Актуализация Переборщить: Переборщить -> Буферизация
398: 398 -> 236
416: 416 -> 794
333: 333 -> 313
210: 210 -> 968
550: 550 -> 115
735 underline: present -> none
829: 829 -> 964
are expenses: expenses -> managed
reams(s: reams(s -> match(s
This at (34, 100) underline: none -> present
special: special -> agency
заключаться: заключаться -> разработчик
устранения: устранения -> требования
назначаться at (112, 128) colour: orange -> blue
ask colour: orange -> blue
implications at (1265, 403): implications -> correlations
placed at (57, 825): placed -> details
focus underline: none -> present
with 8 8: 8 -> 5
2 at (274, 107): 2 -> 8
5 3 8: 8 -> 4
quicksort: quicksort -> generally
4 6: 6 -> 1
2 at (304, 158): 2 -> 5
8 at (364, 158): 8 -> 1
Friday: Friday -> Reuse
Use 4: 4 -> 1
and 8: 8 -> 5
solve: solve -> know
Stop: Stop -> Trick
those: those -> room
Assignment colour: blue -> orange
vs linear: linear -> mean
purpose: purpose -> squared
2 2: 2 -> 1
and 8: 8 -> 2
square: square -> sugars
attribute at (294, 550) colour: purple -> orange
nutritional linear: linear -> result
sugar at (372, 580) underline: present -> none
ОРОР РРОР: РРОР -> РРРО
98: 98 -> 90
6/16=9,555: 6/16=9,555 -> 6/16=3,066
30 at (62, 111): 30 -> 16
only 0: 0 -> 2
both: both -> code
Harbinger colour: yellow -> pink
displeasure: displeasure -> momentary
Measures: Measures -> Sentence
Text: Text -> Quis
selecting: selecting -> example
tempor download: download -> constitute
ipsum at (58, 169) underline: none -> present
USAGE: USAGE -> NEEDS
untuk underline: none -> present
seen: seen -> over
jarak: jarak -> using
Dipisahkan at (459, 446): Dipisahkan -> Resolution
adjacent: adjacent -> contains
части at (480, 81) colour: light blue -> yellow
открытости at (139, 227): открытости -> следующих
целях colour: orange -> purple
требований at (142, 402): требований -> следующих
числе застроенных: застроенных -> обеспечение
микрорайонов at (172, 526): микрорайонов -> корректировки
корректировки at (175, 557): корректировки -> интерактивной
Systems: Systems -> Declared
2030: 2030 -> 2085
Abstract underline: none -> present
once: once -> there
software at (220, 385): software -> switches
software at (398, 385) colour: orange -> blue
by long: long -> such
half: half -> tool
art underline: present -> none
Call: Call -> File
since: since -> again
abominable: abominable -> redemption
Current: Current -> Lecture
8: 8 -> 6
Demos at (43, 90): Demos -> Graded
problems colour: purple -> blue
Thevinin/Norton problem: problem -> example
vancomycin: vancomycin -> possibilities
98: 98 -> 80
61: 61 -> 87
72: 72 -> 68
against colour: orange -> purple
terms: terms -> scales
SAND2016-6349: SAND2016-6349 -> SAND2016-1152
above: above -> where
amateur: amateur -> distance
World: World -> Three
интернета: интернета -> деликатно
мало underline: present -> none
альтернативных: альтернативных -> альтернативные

--------------------------------------------------

Reproduce the entries above line for line, starting at the very first line and ending at the line that contains "заключаться: заключаться -> разработчик", with both of those lines included.

Актуализация Переборщить: Переборщить -> Буферизация
398: 398 -> 236
416: 416 -> 794
333: 333 -> 313
210: 210 -> 968
550: 550 -> 115
735 underline: present -> none
829: 829 -> 964
are expenses: expenses -> managed
reams(s: reams(s -> match(s
This at (34, 100) underline: none -> present
special: special -> agency
заключаться: заключаться -> разработчик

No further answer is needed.